Valerie Spencer

SAG-AFTRA : : AEA

We all need stories to help us to survive.  We read them, we write them, we watch them, we tell them, in an effort to decode the world, to make it make sense--if such a thing is possible.  My role in the vast tale-o-sphere is simple: I channel the stories of humanity, summoning all that I am--body, mind, heart and spirit-- to make them sing.

Fish Gotta Swim

You can’t cross the sea merely by standing and staring at the water.
— - Rabindranath Tagore

Diving is exhilarating--you take that leap into the air and for a few seconds, oh, you're flying.  If you don't organize your entry into the water properly, though, you can get smacked hard. So you focus your intentions on exactly where and how you want to enter the water, you summon your body to perform its task, and you see yourself in your mind's eye slipping effortlessly into the water with barely a splash.

* DATA LISTING:
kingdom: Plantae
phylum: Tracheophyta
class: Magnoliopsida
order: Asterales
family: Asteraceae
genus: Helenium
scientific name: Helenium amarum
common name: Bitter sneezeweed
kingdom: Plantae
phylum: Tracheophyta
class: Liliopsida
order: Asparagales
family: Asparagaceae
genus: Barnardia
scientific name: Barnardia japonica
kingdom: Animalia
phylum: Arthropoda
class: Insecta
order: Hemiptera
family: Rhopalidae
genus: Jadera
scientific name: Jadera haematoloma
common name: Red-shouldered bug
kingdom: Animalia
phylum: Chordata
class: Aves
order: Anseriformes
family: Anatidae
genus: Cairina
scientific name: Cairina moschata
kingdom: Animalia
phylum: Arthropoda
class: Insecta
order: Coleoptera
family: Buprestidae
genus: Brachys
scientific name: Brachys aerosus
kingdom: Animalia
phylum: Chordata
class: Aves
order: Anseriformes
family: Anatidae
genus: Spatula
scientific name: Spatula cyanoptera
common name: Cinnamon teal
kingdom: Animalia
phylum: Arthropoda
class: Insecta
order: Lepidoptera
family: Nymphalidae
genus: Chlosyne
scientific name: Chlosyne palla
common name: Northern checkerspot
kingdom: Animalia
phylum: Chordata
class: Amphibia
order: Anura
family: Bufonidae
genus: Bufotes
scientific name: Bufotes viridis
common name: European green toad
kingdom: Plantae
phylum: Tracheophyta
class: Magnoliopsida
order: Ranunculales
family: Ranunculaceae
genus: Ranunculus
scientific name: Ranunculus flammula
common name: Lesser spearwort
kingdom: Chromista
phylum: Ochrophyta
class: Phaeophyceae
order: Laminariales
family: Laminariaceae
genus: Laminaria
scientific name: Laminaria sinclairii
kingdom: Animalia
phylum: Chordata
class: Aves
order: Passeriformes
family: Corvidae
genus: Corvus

* REQUIRED TASKS:
[A] In the Valerie Spencer page, shorten the paragraph beginning "Diving is exhilarating" to two sentences, keeping its main points.
[B] In the Valerie Spencer page, who is the quotation under "Fish Gotta Swim" attributed to?
[C] List every part of herself that the Valerie Spencer page says she summons to make stories sing.

* ANSWERS FOR THIS EXERCISE:
[A] Diving gives a few seconds of flight, but a badly organized entry can smack you hard. So you focus on exactly where and how to enter, have your body carry out the task, and picture yourself slipping into the water with barely a splash.

[B] Rabindranath Tagore.

[C]
- Body
- Mind
- Heart
- Spirit